MySQL requires a PRIMARY KEY in each
BDB table so that each row can be uniquely
identified. If you don't create one explicitly, MySQL creates and
maintains a hidden PRIMARY KEY for you. The
hidden key has a length of five bytes and is incremented for each
insert attempt.
The PRIMARY KEY is faster than any other index,
because the PRIMARY KEY is stored together with
the row data. The other indexes are stored as the key data + the
PRIMARY KEY, so it's important to keep the
PRIMARY KEY as short as possible to save disk
space and get better speed.
This behavior is similar to that of InnoDB,
where shorter primary keys save space not only in the primary index
but in secondary indexes as well.
If all columns you access in a BDB table are
part of the same index or part of the primary key, MySQL can
execute the query without having to access the actual row. In a
MyISAM table, this can be done only if the
columns are part of the same index.
Sequential scanning is slower than for MyISAM
tables because the data in BDB tables is stored
in B-trees and not in a separate data file.
Key values are not prefix- or suffix-compressed like key values in
MyISAM tables. In other words, key information
takes a little more space in BDB tables compared
to MyISAM tables.
There are often holes in the BDB table to allow
you to insert new rows in the middle of the index tree. This makes
BDB tables somewhat larger than
MyISAM tables.
SELECT COUNT(*) FROM
is slow for
tbl_nameBDB tables, because no row count is maintained
in the table.
The optimizer needs to know the approximate number of rows in the
table. MySQL solves this by counting inserts and maintaining this
in a separate segment in each BDB table. If you
don't issue a lot of DELETE or
ROLLBACK statements, this number should be
accurate enough for the MySQL optimizer. However, MySQL stores the
number only on close, so it may be incorrect if the server
terminates unexpectedly. It should not be fatal even if this number
is not 100% correct. You can update the row count by using
ANALYZE TABLE or OPTIMIZE
TABLE. See Section 13.5.2.1, “ANALYZE TABLE Syntax” and
Section 13.5.2.5, “OPTIMIZE TABLE Syntax”.
Internal locking in BDB tables is done at the
page level.
LOCK TABLES works on BDB
tables as with other tables. If you don't use LOCK
TABLE, MySQL issues an internal multiple-write lock on
the table (a lock that doesn't block other writers) to ensure that
the table is properly locked if another thread issues a table lock.

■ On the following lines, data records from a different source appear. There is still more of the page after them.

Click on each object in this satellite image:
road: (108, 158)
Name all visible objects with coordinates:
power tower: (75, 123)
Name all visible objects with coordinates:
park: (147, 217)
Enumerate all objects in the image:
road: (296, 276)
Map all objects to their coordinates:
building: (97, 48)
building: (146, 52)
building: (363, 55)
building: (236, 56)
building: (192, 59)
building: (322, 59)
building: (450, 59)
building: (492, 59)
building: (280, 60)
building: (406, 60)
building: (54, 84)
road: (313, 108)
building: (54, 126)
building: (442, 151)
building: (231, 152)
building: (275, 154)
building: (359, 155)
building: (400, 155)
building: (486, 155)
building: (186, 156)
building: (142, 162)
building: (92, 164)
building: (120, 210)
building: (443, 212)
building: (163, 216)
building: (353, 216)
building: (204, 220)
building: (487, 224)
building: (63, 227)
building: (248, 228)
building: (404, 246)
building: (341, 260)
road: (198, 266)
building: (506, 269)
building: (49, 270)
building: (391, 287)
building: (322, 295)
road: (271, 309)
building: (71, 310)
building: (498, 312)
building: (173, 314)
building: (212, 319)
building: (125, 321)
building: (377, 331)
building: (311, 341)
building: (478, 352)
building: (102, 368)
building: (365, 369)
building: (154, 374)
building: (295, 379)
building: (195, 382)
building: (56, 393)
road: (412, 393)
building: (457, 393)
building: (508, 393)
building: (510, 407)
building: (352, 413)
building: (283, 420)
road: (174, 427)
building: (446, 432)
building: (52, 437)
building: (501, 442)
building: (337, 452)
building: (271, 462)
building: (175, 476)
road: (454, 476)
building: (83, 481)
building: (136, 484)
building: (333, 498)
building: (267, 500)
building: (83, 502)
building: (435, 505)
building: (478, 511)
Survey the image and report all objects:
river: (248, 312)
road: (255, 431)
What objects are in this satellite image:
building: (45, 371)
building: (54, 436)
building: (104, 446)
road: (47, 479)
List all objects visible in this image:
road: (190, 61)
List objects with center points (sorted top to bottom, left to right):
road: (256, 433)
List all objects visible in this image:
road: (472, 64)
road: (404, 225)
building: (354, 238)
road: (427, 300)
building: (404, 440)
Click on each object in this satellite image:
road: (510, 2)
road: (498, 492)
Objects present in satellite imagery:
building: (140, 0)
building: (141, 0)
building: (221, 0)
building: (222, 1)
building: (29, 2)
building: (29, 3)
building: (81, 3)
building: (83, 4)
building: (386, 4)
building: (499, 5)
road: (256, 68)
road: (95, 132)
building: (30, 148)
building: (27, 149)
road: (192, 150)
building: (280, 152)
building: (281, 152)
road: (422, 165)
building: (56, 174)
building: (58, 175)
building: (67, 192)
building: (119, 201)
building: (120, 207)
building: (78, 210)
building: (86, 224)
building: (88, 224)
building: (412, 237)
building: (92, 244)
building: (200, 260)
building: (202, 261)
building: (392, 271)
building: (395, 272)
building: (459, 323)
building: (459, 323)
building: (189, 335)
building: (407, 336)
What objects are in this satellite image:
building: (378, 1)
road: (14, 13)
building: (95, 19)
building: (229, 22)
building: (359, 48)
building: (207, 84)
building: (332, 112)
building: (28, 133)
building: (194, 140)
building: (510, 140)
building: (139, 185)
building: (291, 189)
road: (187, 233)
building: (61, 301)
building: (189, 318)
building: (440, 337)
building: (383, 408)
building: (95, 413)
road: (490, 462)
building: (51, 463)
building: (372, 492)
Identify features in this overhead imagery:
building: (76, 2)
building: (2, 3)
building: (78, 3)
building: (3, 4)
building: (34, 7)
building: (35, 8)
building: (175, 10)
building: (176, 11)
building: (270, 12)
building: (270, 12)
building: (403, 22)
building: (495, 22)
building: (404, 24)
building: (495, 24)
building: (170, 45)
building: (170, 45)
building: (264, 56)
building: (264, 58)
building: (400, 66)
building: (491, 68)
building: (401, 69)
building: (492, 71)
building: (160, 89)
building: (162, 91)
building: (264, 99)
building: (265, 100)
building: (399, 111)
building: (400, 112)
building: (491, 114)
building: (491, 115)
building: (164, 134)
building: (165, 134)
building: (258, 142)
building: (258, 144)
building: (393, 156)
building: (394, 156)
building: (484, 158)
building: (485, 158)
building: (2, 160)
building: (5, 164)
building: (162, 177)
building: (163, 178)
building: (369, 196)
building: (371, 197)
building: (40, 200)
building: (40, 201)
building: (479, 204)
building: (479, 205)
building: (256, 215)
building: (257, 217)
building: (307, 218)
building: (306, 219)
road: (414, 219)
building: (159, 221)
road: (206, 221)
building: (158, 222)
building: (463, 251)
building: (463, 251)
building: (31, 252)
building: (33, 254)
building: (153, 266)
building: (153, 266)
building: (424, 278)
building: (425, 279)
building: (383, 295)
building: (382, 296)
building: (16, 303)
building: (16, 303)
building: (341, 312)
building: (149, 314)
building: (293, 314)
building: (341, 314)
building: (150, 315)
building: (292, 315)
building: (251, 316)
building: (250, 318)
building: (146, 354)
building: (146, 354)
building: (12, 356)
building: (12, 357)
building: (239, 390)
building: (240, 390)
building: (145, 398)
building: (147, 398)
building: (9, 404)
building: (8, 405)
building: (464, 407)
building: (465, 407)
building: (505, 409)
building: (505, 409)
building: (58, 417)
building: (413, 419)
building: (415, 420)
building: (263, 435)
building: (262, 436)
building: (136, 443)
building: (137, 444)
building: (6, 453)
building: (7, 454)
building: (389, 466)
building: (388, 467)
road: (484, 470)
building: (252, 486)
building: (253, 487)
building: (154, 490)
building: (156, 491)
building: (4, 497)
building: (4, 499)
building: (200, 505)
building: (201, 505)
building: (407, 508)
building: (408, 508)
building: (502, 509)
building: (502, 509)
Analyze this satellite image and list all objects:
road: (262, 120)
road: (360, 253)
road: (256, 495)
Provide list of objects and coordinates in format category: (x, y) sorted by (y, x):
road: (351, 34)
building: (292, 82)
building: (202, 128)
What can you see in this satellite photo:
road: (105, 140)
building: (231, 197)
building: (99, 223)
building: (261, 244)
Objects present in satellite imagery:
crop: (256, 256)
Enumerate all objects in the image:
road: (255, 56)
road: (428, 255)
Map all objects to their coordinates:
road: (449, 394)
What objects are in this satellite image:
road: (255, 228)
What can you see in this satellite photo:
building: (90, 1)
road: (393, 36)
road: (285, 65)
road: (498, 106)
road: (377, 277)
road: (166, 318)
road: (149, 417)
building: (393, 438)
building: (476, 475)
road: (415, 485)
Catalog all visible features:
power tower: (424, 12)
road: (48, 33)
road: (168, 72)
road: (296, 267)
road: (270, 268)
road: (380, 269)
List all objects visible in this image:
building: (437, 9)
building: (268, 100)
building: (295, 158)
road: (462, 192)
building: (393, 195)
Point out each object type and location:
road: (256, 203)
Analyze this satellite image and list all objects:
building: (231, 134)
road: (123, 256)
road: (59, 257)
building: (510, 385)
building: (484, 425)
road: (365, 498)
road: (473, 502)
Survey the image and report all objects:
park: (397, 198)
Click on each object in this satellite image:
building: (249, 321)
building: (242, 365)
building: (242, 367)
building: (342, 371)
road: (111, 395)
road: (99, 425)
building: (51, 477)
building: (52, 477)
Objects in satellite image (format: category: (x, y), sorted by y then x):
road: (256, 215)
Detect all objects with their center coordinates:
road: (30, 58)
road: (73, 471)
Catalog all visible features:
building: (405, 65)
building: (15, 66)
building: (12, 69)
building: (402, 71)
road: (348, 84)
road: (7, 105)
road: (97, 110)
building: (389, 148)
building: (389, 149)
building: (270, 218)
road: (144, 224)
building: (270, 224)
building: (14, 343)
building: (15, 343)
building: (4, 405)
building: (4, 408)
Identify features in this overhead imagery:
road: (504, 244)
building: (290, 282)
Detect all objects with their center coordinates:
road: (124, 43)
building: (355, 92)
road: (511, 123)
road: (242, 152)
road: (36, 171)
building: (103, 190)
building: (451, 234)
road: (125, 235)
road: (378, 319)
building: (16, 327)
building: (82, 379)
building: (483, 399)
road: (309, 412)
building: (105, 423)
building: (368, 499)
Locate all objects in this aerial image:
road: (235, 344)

To be able to roll back transactions, the BDB
storage engine maintains log files. For maximum performance, you
can use the --bdb-logdir option to place the
BDB logs on a different disk than the one where
your databases are located.
MySQL performs a checkpoint each time a new BDB
log file is started, and removes any BDB log
files that are not needed for current transactions. You can also
use FLUSH LOGS at any time to checkpoint the
Berkeley DB tables.
For disaster recovery, you should use table backups plus MySQL's binary log. See Section 5.8.1, “Database Backups”.
Warning: If you delete old log
files that are still in use, BDB is not able to
do recovery at all and you may lose data if something goes wrong.
Applications must always be prepared to handle cases where any
change of a BDB table may cause an automatic
rollback and any read may fail with a deadlock error.
If you get full disk with a BDB table, you get
an error (probably error 28) and the transaction should roll back.
This contrasts with MyISAM and
ISAM tables, for which mysqld
waits for enough free disk before continuing.